▶ [Task instructions]
A. Using the power poles article below, decide whether each statement agrees with it: (i) Western Power looks after about 780,000 poles around WA. (ii) The Energy Minister agreed to make Western Power responsible for privately owned power infrastructure. (iii) The pole that fell and started the Parkerville bushfire belonged to Noreen Campbell. For each, answer yes or no and quote the words that settle it.
B. According to the power poles article below, why could the up to 200,000 private power poles in WA be a concern? Answer in one to three sentences.
C. Repeat word for word the part of the power poles article below that begins at the words "The comments by" and stop after "the pole fell.".

▶ [Study text]
Landholders who fail to adequately maintain privately owned power poles and wires on their land could face criminal sanctions after the State Government flagged the possibility of a significant policy revamp.
As the number of houses confirmed lost in the Parkerville blaze rose to 55, Energy Minister Mike Nahan ruled out making Western Power responsible for privately owned electricity infrastructure.
He said today there are up to 200,000 private power poles in WA that could potentially pose a fire risk if they are not properly maintained.
Mr Nahan told ABC radio Western Power was responsible for about 780,000 poles around WA and it should not be up to them to maintain the private poles.
Dr Nahan told The West Australian yesterday the Government would push to make landholders aware of their responsibilities and consider "requiring" them to keep poles and wires at a minimum standard.
The comments by Dr Nahan came after a power pole owned by 82-year-old Noreen Campbell toppled in hot and gusty conditions on Sunday, sparking the Parkerville bushfire.
Watchdog EnergySafety yesterday handed down the results of its preliminary investigation into the incident, finding that wires attached to a switchboard were damaged when the pole fell.

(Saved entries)
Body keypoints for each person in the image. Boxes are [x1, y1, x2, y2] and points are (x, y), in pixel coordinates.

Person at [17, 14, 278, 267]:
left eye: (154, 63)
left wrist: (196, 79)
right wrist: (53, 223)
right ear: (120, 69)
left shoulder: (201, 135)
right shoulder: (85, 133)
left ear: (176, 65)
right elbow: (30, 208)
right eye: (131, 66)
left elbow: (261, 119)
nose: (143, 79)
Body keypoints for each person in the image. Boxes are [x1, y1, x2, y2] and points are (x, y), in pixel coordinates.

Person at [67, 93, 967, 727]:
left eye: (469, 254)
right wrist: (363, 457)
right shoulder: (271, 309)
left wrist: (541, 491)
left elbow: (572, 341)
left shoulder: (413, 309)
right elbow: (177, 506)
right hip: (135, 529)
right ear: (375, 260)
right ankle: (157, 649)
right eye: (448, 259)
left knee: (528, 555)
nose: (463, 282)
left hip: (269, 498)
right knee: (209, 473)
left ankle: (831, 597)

---

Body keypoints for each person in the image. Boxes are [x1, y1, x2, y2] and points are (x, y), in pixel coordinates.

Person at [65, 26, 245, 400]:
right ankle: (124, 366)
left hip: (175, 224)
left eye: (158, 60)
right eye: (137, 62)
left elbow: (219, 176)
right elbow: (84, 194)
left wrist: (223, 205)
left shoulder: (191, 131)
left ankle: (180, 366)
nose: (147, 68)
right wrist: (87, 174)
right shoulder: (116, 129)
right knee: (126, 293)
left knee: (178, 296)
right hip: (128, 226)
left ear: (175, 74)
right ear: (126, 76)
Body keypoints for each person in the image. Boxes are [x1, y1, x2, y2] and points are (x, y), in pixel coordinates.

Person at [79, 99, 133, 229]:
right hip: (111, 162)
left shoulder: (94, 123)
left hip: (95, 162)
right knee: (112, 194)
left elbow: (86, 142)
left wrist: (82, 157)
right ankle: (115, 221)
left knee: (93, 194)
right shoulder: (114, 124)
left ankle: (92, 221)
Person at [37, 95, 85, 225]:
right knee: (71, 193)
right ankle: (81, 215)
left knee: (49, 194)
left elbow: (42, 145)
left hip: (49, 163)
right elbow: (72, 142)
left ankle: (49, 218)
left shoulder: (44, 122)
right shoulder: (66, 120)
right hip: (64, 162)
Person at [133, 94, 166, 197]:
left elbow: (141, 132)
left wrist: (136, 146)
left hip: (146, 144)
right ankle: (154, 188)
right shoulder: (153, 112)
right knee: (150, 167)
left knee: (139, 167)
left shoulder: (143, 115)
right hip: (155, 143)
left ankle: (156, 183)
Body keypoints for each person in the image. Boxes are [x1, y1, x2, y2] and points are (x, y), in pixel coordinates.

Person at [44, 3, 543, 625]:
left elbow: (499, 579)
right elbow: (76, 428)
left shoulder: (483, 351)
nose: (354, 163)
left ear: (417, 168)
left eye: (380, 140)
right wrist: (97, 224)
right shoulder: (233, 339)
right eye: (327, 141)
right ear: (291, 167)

▶ [Solutions to the exercise]
A.
(i) Yes: "Western Power was responsible for about 780,000 poles around WA"
(ii) No: "Energy Minister Mike Nahan ruled out making Western Power responsible for privately owned electricity infrastructure"
(iii) Yes: "a power pole owned by 82-year-old Noreen Campbell toppled in hot and gusty conditions on Sunday, sparking the Parkerville bushfire"

B. They could pose a fire risk if they are not properly maintained.

C.
The comments by Dr Nahan came after a power pole owned by 82-year-old Noreen Campbell toppled in hot and gusty conditions on Sunday, sparking the Parkerville bushfire.
Watchdog EnergySafety yesterday handed down the results of its preliminary investigation into the incident, finding that wires attached to a switchboard were damaged when the pole fell.